O governador é o homem mais feio do estado!
O golpe, veja bem, começou com as melhores das intenções, como toda lambança institucional. A ideia era só dar um tapa na vida pública, tirar os demagogos da sala e pronto. Um ano, talvez dois, e a gente devolvia a chave. Mas a história, como sempre, tem mais fases do que a gente espera, e o que era um saneamento rápido virou um arrastar de pernas de duas décadas.

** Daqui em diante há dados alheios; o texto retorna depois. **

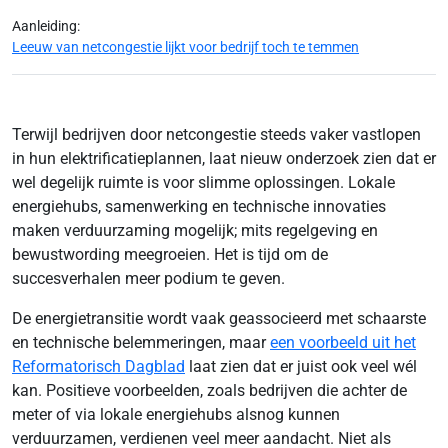
Aanleiding:
Leeuw van netcongestie lijkt voor bedrijf toch te temmen
Terwijl bedrijven door netcongestie steeds vaker vastlopen
in hun elektrificatieplannen, laat nieuw onderzoek zien dat er
wel degelijk ruimte is voor slimme oplossingen. Lokale
energiehubs, samenwerking en technische innovaties
maken verduurzaming mogelijk; mits regelgeving en
bewustwording meegroeien. Het is tijd om de
succesverhalen meer podium te geven.
De energietransitie wordt vaak geassocieerd met schaarste
en technische belemmeringen, maar
een voorbeeld uit het
Reformatorisch Dagblad
laat zien dat er juist ook veel wél
kan. Positieve voorbeelden, zoals bedrijven die achter de
meter of via lokale energiehubs alsnog kunnen
verduurzamen, verdienen veel meer aandacht. Niet als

Para não ficar feio no álbum de família das nações – ou, o que é pior, para evitar o rótulo indigesto de ditadura –, os novos donos do poder fizeram uma maquiagem. Montaram um circo completo: três poderes, eleições, jornal que fingia ler, tudo funcionando. Um simulacro de democracia que engabelou muita gente que, convenhamos, já queria ser engabelada.
Acontece que, perto de fazer aniversário de maioridade, o regime patrocinou mais um daqueles arranjos que, com muito esforço, podíamos chamar de eleição. Indireta, claro. Porque quando o povo era chamado para votar de verdade, os chefetes de ocasião e seus prepostos levavam surras homéricas. A oposição, mesmo capenga, vinha varrendo as urnas diretas.
Mas nem na moita, na eleição indireta, a coisa estava fácil. Começou a dar trabalho, a exigir costura prévia, um bordado político intrincado para garantir que os aliados vencessem. O grito de guerra era “pacificar os estados”, o que, traduzindo do dialeto oficial, significava evitar que os grupos oligárquicos, invariavelmente familiares, começassem a se amotinar e resolvessem levar o radicalismo tosco e pueril para as províncias. Era um xadrez complicado: as oligarquias estaduais eram, via de regra, aliadas do regime em Brasília, mas inimigas de morte nos seus próprios quintais. A sobrevivência política do autoritarismo dependia que a briga de galinhas nos estados não descambasse.
Em Pedroboolândia, um desses estados onde a miséria era a paisagem mais comum, a eleição transcorreu sem maiores sobressaltos. Os dois grupos mais poderosos, adversários figadais na hora de apoiar ou não o governo federal, resolveram dar as mãos no palanque para garantir o governador e o senador eleitos. Foi, na história, a última eleição indireta para o cargo.
Um jornal importante, do estado mais rico e barulhento do país, designou sua tropa de repórteres para entrevistar os recém-eleitos, quase todos do partido da situação. Para Pedroboolândia, a terra do esquecimento, sobrou Pietro Elias, um jovem descendente de italianos, idealista e meio avoado. Criado pela nona, o máximo que ele tinha conhecido de mundo era a barra da saia dela. Sonhava em fazer entrevistas que revelassem quem eram de verdade aqueles futuros governadores.
O jovem embarcou da metrópole em direção à provinciana capital de Natividade. Desceu no aeroporto acanhado, vizinho à base aérea, e o pânico: esqueceu o papel com o endereço e o nome da pessoa que daria acesso ao eleito. Ligou para a sede do jornal. A secretária, talvez já acostumada com a incompetência burocrática da transição, sugeriu: “Olha, o endereço da equipe de transição eu tenho. Não se preocupe, é fácil você identificar o homem. Ouvi dizer que o governador é o homem mais feio do estado.”
Mais tranquilo, o repórter pegou o táxi. Chegou ao prédio e deu de cara com Celione Apneico, advogado conceituado e membro de família conhecida. Ele era baixinho, atarracado, careca, vesgo, com o rosto marcado pela varíola e um corte que ia do olho à boca. Sem pestanejar, o intrépido Pietro Elias confundiu-o com o governador eleito. Celione, simpático e risonho, indicou: “Não, meu filho, eu não sou o governador. Ele está lá em cima”, apontando as escadas.
Pietro agradeceu e começou a subir, quando trombou com o homem mais feio que já tinha visto na vida: Sandoval Batráquio. Empresário local, Sandoval era miúdo de corpo, tinha um bucho fenomenal, cabeça enorme enterrada direto nos ombros, olhos esbugalhados, um nariz colossal e uma boca tão miúda quanto a da Emília.
Pietro Elias o cumprimentou efusivamente: “Boa tarde, governador.”
Sandoval replicou, igualmente sem pestanejar: “O governador está lá em cima.”
Nesse momento, o jovem jornalista fez meia-volta no corredor, despiu-se de todos os seus ideais e desistiu da entrevista. O país podia aguentar a ditadura por mais duas décadas, mas ele não aguentaria entrevistar alguém que, afinal, seria ainda mais feio do que os dois que acabara de encontrar. Certas realidades são duras demais, mesmo para quem sonha com a reportagem ideal.